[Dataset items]
▬▬▬

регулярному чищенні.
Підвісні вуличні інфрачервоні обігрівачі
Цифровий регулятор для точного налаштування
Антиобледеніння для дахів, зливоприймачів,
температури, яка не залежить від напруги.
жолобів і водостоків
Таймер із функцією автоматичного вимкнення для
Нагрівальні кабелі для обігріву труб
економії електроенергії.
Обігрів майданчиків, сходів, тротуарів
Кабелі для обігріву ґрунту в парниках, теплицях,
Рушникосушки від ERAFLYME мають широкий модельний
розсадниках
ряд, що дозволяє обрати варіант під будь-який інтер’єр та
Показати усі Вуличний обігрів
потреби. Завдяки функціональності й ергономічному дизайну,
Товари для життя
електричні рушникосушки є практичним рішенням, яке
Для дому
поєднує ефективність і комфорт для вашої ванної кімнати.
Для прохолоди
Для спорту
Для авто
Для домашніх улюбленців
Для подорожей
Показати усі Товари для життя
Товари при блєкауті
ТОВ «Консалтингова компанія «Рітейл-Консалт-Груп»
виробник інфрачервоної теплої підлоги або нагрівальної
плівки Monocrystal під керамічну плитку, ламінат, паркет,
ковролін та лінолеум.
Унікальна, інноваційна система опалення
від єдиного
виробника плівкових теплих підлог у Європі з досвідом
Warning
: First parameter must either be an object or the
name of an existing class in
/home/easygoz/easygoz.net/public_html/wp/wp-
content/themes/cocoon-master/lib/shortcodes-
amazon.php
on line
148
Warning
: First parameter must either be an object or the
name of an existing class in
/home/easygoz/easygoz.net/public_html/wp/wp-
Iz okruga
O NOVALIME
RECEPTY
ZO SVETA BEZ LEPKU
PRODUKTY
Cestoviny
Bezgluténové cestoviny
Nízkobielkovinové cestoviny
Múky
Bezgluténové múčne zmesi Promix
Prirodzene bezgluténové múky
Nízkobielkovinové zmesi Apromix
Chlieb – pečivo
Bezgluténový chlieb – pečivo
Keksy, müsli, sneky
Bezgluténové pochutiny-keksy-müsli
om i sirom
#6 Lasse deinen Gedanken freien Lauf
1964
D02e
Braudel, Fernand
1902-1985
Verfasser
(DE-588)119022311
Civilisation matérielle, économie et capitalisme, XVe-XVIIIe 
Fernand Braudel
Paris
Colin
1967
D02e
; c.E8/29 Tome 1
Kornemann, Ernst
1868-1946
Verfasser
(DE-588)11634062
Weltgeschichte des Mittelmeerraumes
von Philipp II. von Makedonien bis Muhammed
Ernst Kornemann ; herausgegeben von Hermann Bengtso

▬▬▬

Task objective:
Copy the data line by line, beginning with its first line and stopping after the line that contains "виробник інфрачервоної теплої". Keep every line exactly as it appears.

Answer to this exercise:
регулярному чищенні.
Підвісні вуличні інфрачервоні обігрівачі
Цифровий регулятор для точного налаштування
Антиобледеніння для дахів, зливоприймачів,
температури, яка не залежить від напруги.
жолобів і водостоків
Таймер із функцією автоматичного вимкнення для
Нагрівальні кабелі для обігріву труб
економії електроенергії.
Обігрів майданчиків, сходів, тротуарів
Кабелі для обігріву ґрунту в парниках, теплицях,
Рушникосушки від ERAFLYME мають широкий модельний
розсадниках
ряд, що дозволяє обрати варіант під будь-який інтер’єр та
Показати усі Вуличний обігрів
потреби. Завдяки функціональності й ергономічному дизайну,
Товари для життя
електричні рушникосушки є практичним рішенням, яке
Для дому
поєднує ефективність і комфорт для вашої ванної кімнати.
Для прохолоди
Для спорту
Для авто
Для домашніх улюбленців
Для подорожей
Показати усі Товари для життя
Товари при блєкауті
ТОВ «Консалтингова компанія «Рітейл-Консалт-Груп»
виробник інфрачервоної теплої підлоги або нагрівальної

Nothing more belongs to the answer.